Il a fallu à la Ligue des droits de l’homme plus de 10 jours pour prendre position face à cet acte sans nom de priver les universitaires et leurs familles de couvertures sociales et de salaires, peut-être qu’il faut en chercher les causes dans le fait qu’un de ses membres est affilié à l’autre syndicat, ce qui n’honore pas trop cette institution.
Ijaba attend encore la condamnation de tels actes (suspension de salaires et privation de la couverture médicales des universitaires) par le syndicat des avocats, celui des magistrats, celui des architectes, celui de l’ordre des médecins, celui de ceux et celles sensés représenter le peuple tunisien à l’Assemblée nationale dont, soit dit en passant, 70% d’entre eux, paraît-il, ne sont même pas titulaires d’un simple baccalauréat, et de tant d’autres professions restées silencieuses et, du coup, complices de cette décision inqualifiable. Seul le courageux syndicat des journalistes a condamné ces pratiques indignes d’un Etat qui prétend être un Etat de droit. Seuls les indignes ont pris la parole pour soutenir cette action immorale inqualifiable.
Au lieu d’exprimer cette crainte, suspension de salaire et de couverture médicale, la manifestation du 4 mai 2019 restera comme un précédent dans l’histoire de l’université tunisienne en tant qu’affirmation de ce nouveau corps social : jamais il n’y eut autant d’allégresse, de joie et de fête dans une manifestation d’universitaires. Une nouvelle fraternité a vu le jour durant cette incroyable manifestation doublée d’une solidarité exemplaire, fruit d’une lutte commune et de principes et de valeurs communs, partagés maintenant depuis 2011.

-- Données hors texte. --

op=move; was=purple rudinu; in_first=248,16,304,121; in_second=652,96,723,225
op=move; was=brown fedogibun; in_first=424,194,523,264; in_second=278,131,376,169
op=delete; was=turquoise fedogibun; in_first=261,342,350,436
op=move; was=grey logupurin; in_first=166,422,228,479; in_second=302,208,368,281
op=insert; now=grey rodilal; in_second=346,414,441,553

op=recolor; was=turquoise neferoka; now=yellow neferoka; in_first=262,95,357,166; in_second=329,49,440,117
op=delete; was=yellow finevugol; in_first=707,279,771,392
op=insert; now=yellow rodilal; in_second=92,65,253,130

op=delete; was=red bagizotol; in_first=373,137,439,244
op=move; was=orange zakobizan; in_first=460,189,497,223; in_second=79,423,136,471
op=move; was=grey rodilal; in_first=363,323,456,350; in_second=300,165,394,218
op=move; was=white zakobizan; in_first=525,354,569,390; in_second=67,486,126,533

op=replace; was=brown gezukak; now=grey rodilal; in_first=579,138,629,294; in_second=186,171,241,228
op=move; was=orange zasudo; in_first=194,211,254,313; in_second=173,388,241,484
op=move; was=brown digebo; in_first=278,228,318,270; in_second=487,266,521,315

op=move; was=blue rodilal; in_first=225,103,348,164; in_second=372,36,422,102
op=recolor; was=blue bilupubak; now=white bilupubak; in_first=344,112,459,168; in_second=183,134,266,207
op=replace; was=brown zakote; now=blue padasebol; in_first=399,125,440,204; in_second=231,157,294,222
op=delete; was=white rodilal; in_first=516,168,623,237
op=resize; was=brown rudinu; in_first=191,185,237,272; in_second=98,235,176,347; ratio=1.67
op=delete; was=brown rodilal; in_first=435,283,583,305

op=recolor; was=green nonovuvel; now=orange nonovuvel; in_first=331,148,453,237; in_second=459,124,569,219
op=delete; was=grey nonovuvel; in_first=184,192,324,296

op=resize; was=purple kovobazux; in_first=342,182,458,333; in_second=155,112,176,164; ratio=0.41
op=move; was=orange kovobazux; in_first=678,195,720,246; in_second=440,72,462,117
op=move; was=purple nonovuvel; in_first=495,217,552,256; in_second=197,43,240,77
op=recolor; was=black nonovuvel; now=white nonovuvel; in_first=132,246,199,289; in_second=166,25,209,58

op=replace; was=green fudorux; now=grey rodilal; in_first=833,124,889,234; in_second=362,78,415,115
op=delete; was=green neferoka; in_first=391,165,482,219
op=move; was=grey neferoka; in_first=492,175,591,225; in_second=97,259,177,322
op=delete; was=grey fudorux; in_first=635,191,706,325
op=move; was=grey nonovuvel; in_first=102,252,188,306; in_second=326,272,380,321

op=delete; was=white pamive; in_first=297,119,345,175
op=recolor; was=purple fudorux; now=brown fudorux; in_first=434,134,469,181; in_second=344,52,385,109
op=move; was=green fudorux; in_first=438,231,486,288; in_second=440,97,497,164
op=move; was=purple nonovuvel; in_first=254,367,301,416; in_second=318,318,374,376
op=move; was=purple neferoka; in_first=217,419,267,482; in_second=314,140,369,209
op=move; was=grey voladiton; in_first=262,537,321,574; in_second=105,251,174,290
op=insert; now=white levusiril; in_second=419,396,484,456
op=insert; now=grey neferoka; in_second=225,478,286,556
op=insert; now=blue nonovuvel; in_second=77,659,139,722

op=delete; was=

On aurait aimé que les collègues non-grévistes eussent rejoint le cortège pour prendre part à cette alacrité de l’intelligence qui envoûte, et qui renoue à nouveau avec l’espoir perdu depuis tant de décennies du fait de la compromission d’un syndicat organique qui dit à qui veut l’entendre qu’il «défend» les universitaires.
Un seul regret toutefois : si on s’était manifesté plus tôt, si on s’était organisé plus tôt, si on avait ce syndicat moderne et si porteur d’espoirs pour les universitaires-chercheurs plus tôt, si on s’était mêlé du sens de la marche de notre pays et de son à-venir, la Tunisie ne serait probablement pas dans cette situation désespérée et sans issue du fait de l’incompétence de ces dirigeants depuis des décennies. L’élite des élites de ce pays est désormais dans le paysage public et a l’intention de défendre fermement les intérêts publics, dont et surtout l’université publique.
* Docteur en histoire de l’Université Paris 7 Denis Diderot, Me de conférences à l’Université de Sousse.